The hearing was the first in a series investigating what went wrong in the preparation and response to Hurricane Katrina, though it focused on the future, not past mistakes.
"We want to learn from what went wrong," she said, adding, "We are still so ill-prepared to cope with a catastrophe."
She said that she doubts the post-9/11 focus on terrorism weakened the response and that she believes FEMA should remain a part of the Department of Homeland Security.
Congress is considering whether to form a joint, bipartisan committee to investigate the response to the hurricane or establish an outside panel to do so. Collins said in a telephone interview that a decision is likely to come this week.
Collins said that her committee would in future hearings consider the questions of what went wrong, but Wednesday's panel focused on how to help the victims going forward. "We will ask the hard questions about the adequacy of planning efforts for this long-predicted natural disaster" in future hearings, she said.
Nevertheless, some witnesses also looked backward.
"I come here shocked and angry," said former Mayor of New Orleans Marc Morial who is also the president and CEO of the National Urban League. Morial encouraged the need for a victims' compensation fund much like what was offered to victims after September 11. He also supported the idea of a rebuilding czar who would have access to both Congress and the President.
Iain Logan, operations liaison for the International Federation of Red Cross and Red Crescent Societies and the chief coordination officer on the ground after the December tsunami disaster in Southeast Asia, addressed the psychological aspects of handling a disaster.
"The most critical thing is people need to get up and feel like they have hope," Logan said.

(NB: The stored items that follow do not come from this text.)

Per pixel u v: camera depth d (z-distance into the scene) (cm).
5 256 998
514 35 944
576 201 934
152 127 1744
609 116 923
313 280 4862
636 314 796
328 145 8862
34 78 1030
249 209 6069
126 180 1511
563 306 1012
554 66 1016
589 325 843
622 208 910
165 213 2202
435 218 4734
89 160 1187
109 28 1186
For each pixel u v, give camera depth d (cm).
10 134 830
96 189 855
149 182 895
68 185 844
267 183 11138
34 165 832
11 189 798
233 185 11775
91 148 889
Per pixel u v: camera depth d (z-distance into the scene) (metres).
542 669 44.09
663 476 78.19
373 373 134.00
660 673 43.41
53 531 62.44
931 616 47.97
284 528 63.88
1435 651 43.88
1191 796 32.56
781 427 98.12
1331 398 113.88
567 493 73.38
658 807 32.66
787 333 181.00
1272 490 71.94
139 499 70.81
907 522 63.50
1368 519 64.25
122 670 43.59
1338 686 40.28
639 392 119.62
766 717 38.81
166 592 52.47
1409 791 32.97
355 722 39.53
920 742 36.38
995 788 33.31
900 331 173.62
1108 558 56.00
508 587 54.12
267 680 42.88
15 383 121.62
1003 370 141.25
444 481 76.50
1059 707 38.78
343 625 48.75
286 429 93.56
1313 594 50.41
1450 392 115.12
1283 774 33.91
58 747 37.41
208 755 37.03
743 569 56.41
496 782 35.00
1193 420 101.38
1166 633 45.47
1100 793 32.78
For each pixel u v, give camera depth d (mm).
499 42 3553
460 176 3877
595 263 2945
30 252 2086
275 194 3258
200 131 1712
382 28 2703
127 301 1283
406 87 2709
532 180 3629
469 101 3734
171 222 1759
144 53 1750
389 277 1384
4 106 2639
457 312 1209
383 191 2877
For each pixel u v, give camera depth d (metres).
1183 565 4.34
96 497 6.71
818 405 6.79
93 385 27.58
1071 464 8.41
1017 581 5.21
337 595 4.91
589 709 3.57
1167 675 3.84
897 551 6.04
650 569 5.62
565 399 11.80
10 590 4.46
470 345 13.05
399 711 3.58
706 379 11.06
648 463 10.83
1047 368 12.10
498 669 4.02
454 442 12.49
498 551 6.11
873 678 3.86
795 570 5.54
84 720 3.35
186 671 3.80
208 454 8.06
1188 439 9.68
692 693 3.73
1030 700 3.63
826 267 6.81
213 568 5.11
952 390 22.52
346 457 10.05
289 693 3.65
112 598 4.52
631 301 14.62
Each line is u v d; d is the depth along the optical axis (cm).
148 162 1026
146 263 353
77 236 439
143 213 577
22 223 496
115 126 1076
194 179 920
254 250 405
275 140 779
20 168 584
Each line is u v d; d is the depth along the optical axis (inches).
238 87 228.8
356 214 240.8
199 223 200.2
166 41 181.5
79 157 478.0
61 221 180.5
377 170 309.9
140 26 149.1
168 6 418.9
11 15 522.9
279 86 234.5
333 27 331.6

After a disaster, he said, some people are resilient while others become overwhelmed.
Disaster relief workers need to be prepared to help both types, he said.
Logan said disaster relief needs to occur quickly but also requires careful planning.
Some people will return to the disaster-struck city and others will stay away. "How do you plan to meet both of those eventualities?" Logan asked. "Forced resettlement is not acceptable in any country in the world."
Former California Gov. Pete Wilson said that to hasten the recovery, governmental officials should cut red tape wherever possible by setting aside unnecessary rules imposing delays and waiving waiting periods for unemployment benefits. State organizations also can issue bridge loans to close the gap before federal aid arrives.
Patricia Owens, former mayor of Grand Forks, N.D., a city that flooded in 1997 after an unusually snowy winter left 100 inches to thaw, advised evacuees to take their "pets, pills and pillows," knowing they would be gone for a long time. The majority of people left her city and Owens learned two lessons about evacuation: the importance of providing the public with a constant stream of emergency information and the necessity of having strong communication between community, city, town and state institutions.